|My Phone number as a QR code|
Ecolabels such as organic marks have many different functions, and different functions for different actors. One main function is that it can communicate a rather complex reality in a very simple way. To talk with economists, an organic mark reduces transaction costs and information costs. Hundreds of different rules as well as a whole system of verification are communicated through just one symbol, a mark.
This encapsulates both the strength and a weakness of the system. It is an enormous strength to be able to convey so much meaning with just one symbol. Producers and companies can get simple access to this meaning, this value, just by adhering to the requirements and by paying a modest fee. Compare that with the costs and efforts involved in building up your own trade mark and it is easy to understand why they are attractive for many, in particular for smaller producers who have not the muscle to create such an image through advertising. But the same is also a weakness. Initially, it is in the interest of all actors to increase the use of an ecolabel. For the labelling system itself the benefits are obvious; they are both judged as successful and earn more money with a greater uptake. For companies, it means that more consumers will be aware of it. So it is a win for all companies having products with the mark. And consumers will have more to chose from.
But after that initial coherence, things are less harmonious. In a competitive market place there is diminishing return of the use of an eco label, for a company, the more products that carry it. Even consumers seem to react the same, or at least parts of them. Once an alternative mark, such as organic, become common and widespread it inevitably loses some of its hip factor, or its character of being “alternative” or a challenge to the prevailing.
Farmers and food processors that have had direct consumer relationship have mostly seen less added value in the use of an organic mark and being certified; direct contact with consumers serve more or less the same trust-building purpose. New technologies are rapidly filling similar functions. With QR codes a lot of information can be carried to the consumers, and through mobile phones they can get a wealth of information directly from the producer.

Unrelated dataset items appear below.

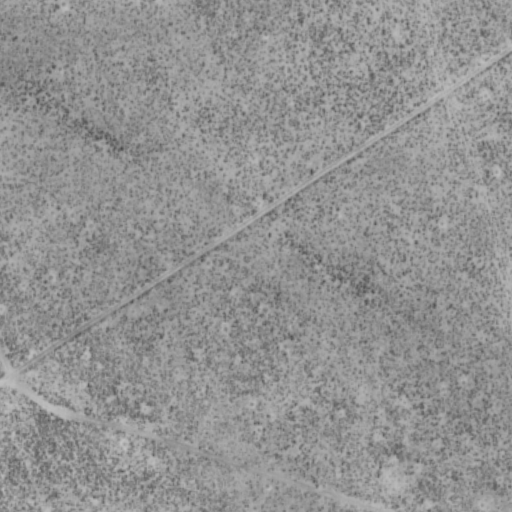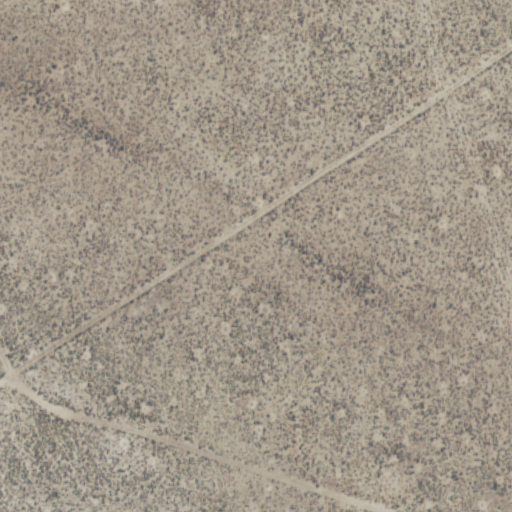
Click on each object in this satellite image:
road: (25, 212)
road: (258, 216)
road: (9, 257)
road: (226, 437)
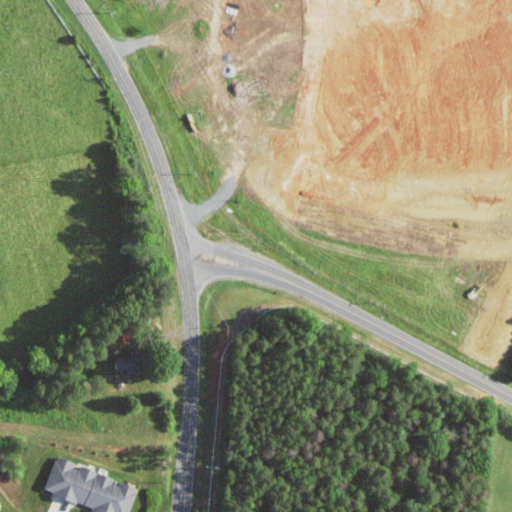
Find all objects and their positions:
road: (90, 22)
road: (154, 146)
road: (231, 255)
road: (229, 269)
road: (191, 328)
road: (395, 334)
road: (187, 457)
building: (91, 487)
building: (87, 489)
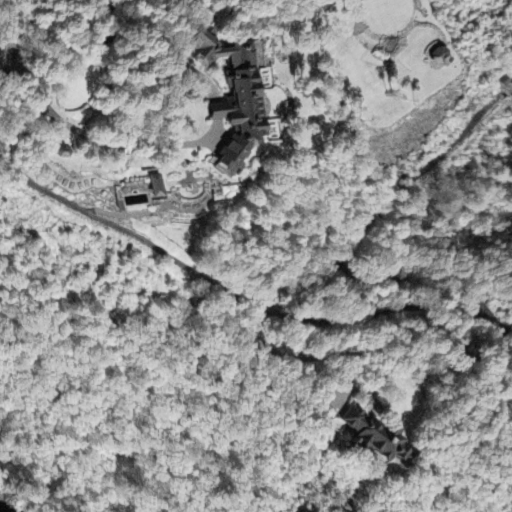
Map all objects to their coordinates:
road: (166, 15)
building: (238, 101)
building: (158, 189)
building: (380, 439)
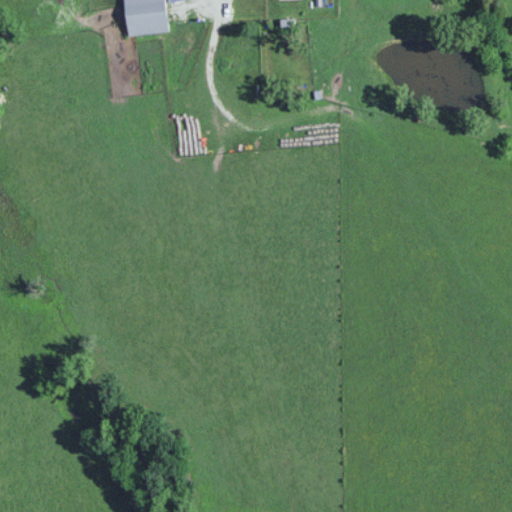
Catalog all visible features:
building: (145, 16)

Even smaller producers can in this way communicate directly with consumers and give their products a distinctive face. Through webcams mounted in the stable of dairy farmers, people can see how farmers are managing their cows and their off spring. Through internet services, consumers can rapidly compare products against set criteria. And such rankings can also be compiled in services comparable to Tripadvisor. Finally, social communities on the web are increasingly “helping” people with similar preferences to find matching products. Algorithms of the kinds used by Google and Facebook know more about your preferences than yourself!

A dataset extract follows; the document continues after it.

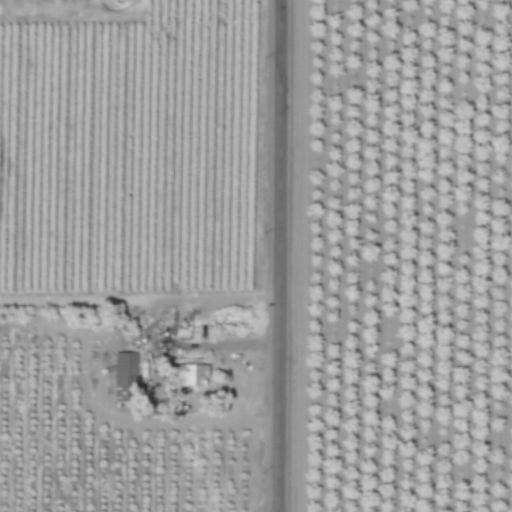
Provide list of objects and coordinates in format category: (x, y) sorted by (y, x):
road: (276, 255)
building: (126, 370)
building: (194, 375)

Quite soon we might have an increase both in producer-own and consumer-own standards, i.e. each can specify their criteria according to hundreds of parameters, and they can be matched against each other. In this way there is no need to develop special schemes for vegans who wants halal, organic, climate-friendly and fairly traded products, or those who wants organic products to also be totally free from additives. In a way, it represents more consumer power and more choice. This development is a threat for standard setters and mark owners. It also diminishes the relevance of organic regulations. For sure, it is too early to count out the organic marks and organic regulations. They are likely to continue to exist, but gradually be moved from the front of the pack to the back. For certification bodies, there might still be a future in the verification of claims or in the provision of systems for such verification. However, it is perhaps more likely that novel solutions will be developed by other parties than certification bodies stuck in old paradigms.